On 5 January 1895, Dreyfus's insignia was ripped from his uniform and his sword broken. He was then taken to Devil's Island to rot to death in solitary confinement.

In fact his supporters mounted such an effective campaign, culminating in the publication of novelist Emile Zola's famous "J'Accuse" letter, that world opinion was ignited. Dreyfus was brought back from "the slow guillotine" and finally, in 1900, granted a presidential pardon.

As for the real villain of the piece, the well-connected Catholic aristocrat Commandant le Comte Walsin-Esterhazy, a court martial had naturally declared him innocent. However, Esterhazy thought it prudent to flee France and spend the rest of his life in exile in the pretty Hertfordshire village of Harpenden.

A handful of elderly residents still remember Esterhazy's personal charm, although others mutter about "that damn French spy".

When Esterhazy died in 1923, he was buried in the churchyard of the parish church of St Nicholas - but under the different name of Count de Voilemont. The gravestone, paid for by a mysterious Frenchwoman, survives to this day.

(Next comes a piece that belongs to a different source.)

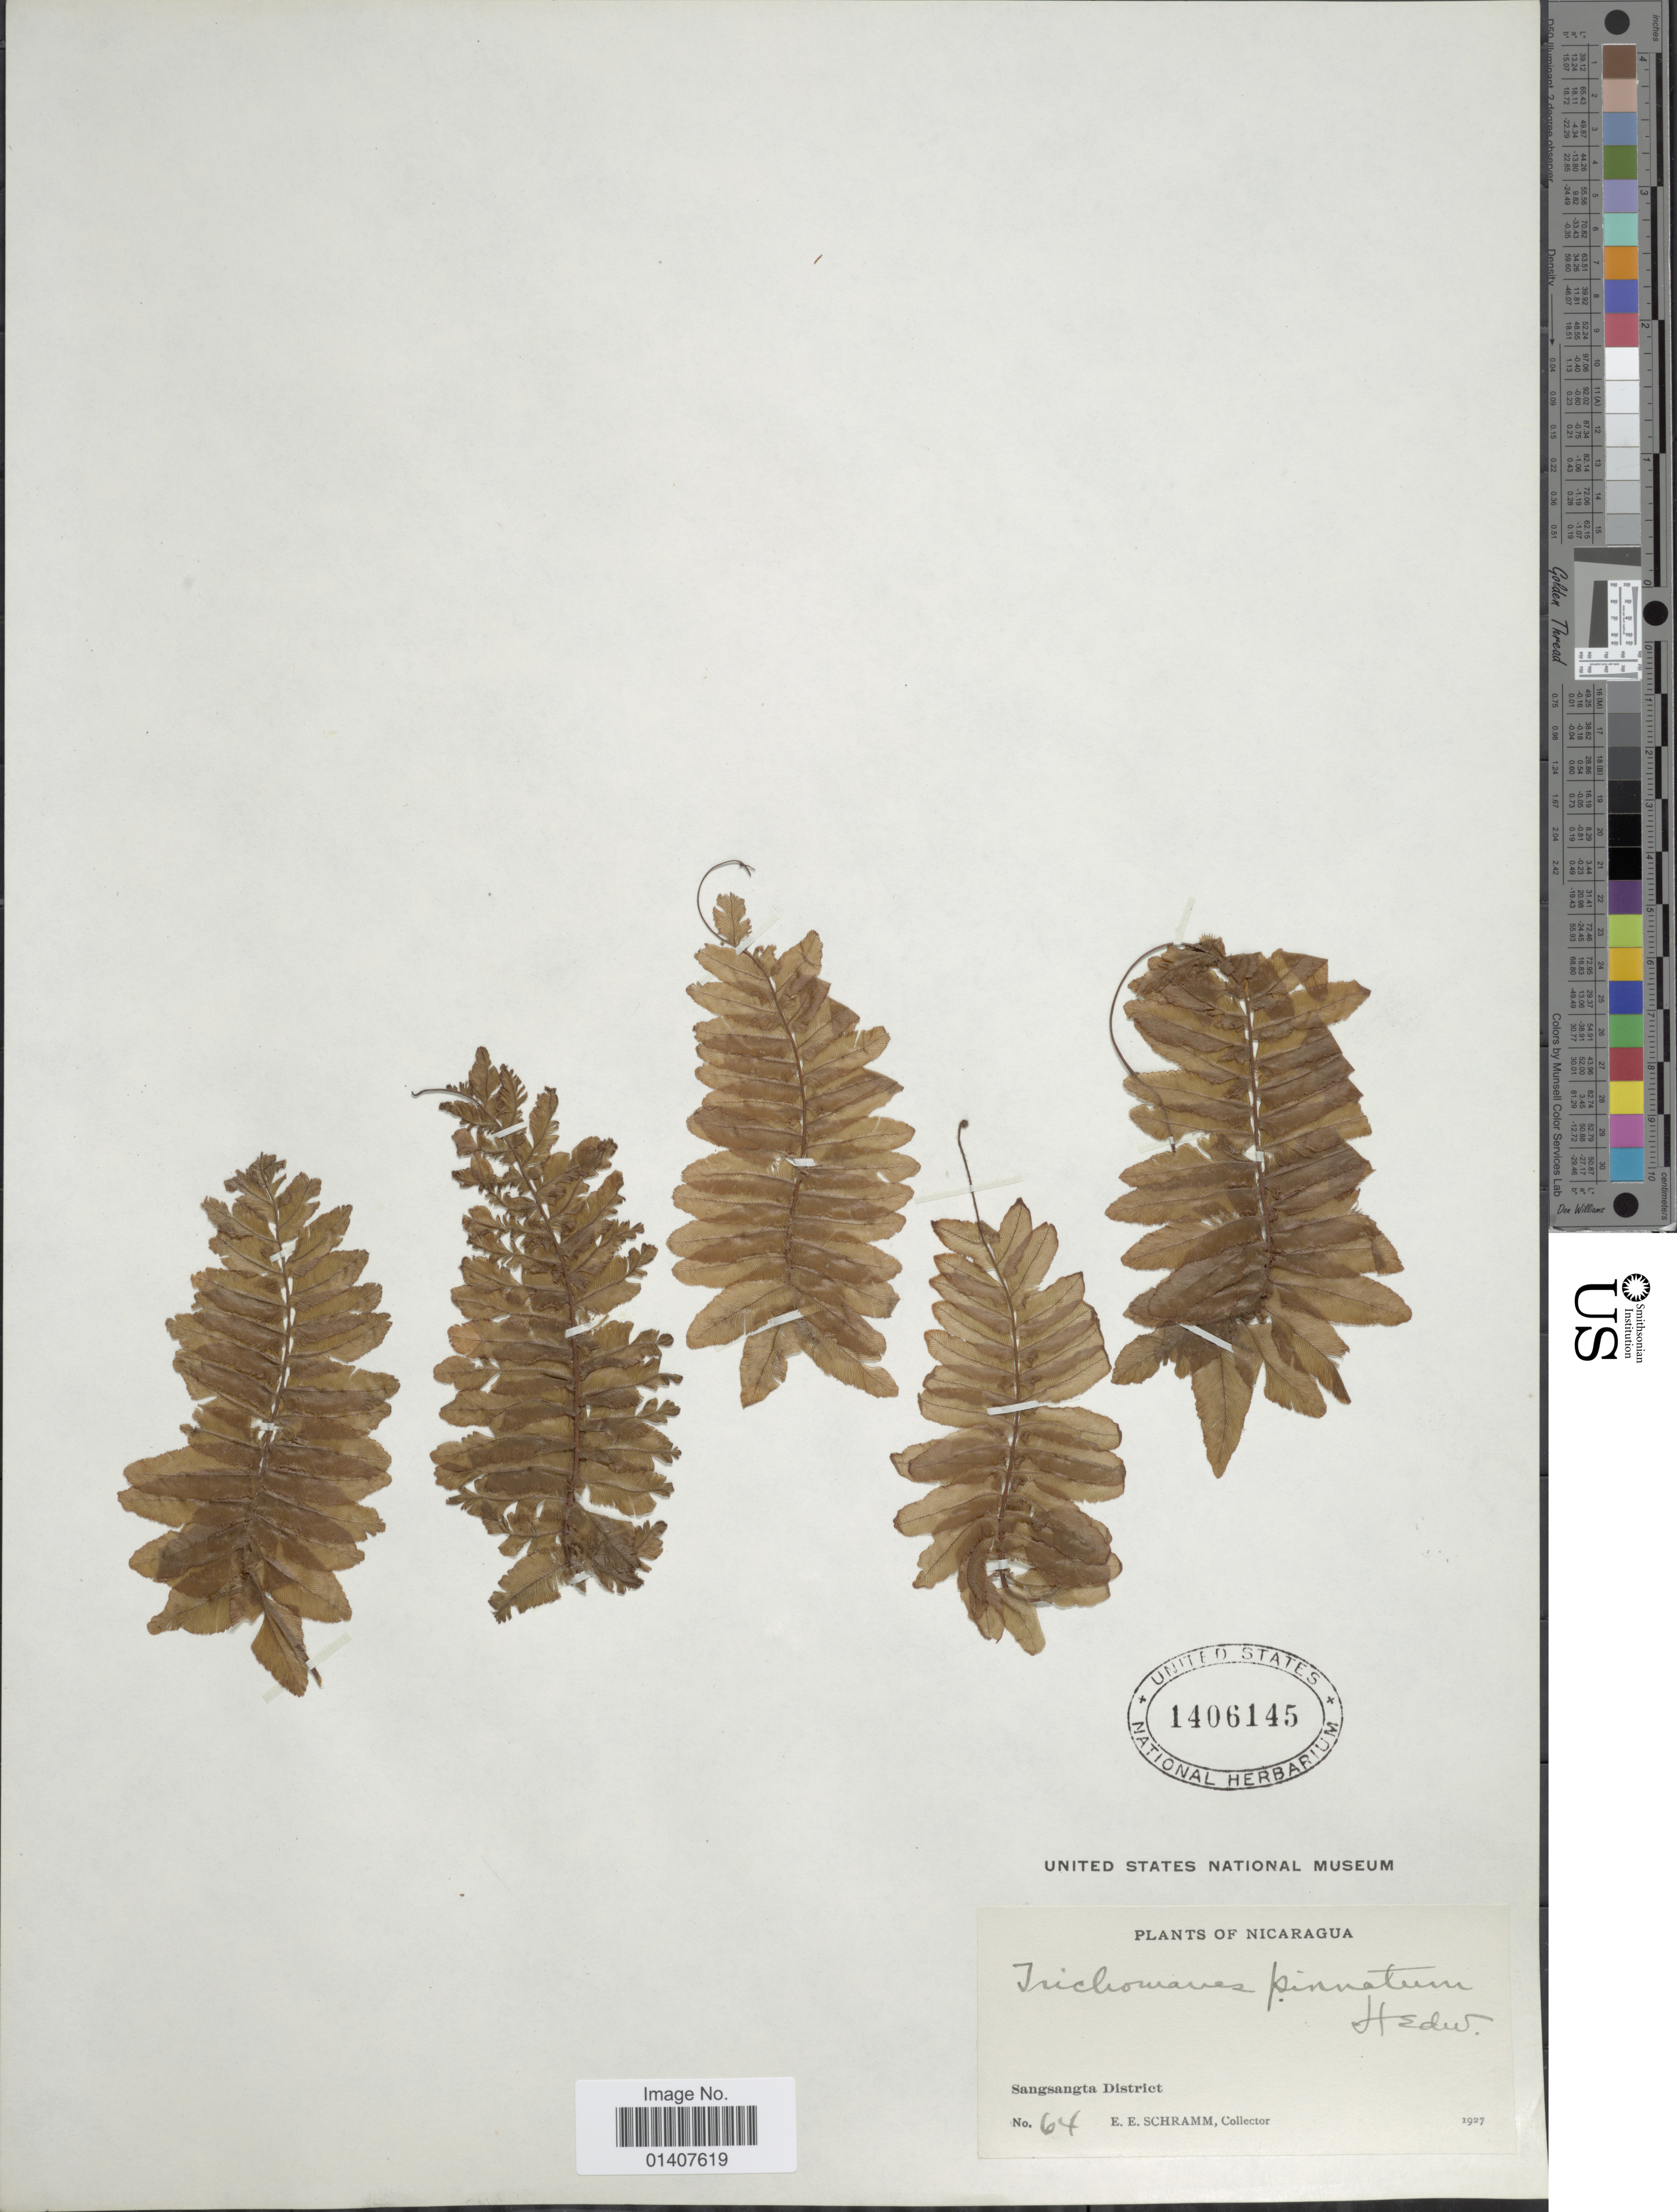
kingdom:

However, there have been suggestions that Esterhazy was in fact a double agent who had deliberately fed misinformation to the Germans. At this point the mind boggles; as Sir Richard Scott is now all too familiar with the nuances of duplicity, perhaps he should be called in to investigate.

Le Comte Walsin-Esterhazy's grave is on the west side of St Nicholas churchyard, Harpenden, Hertfordshire.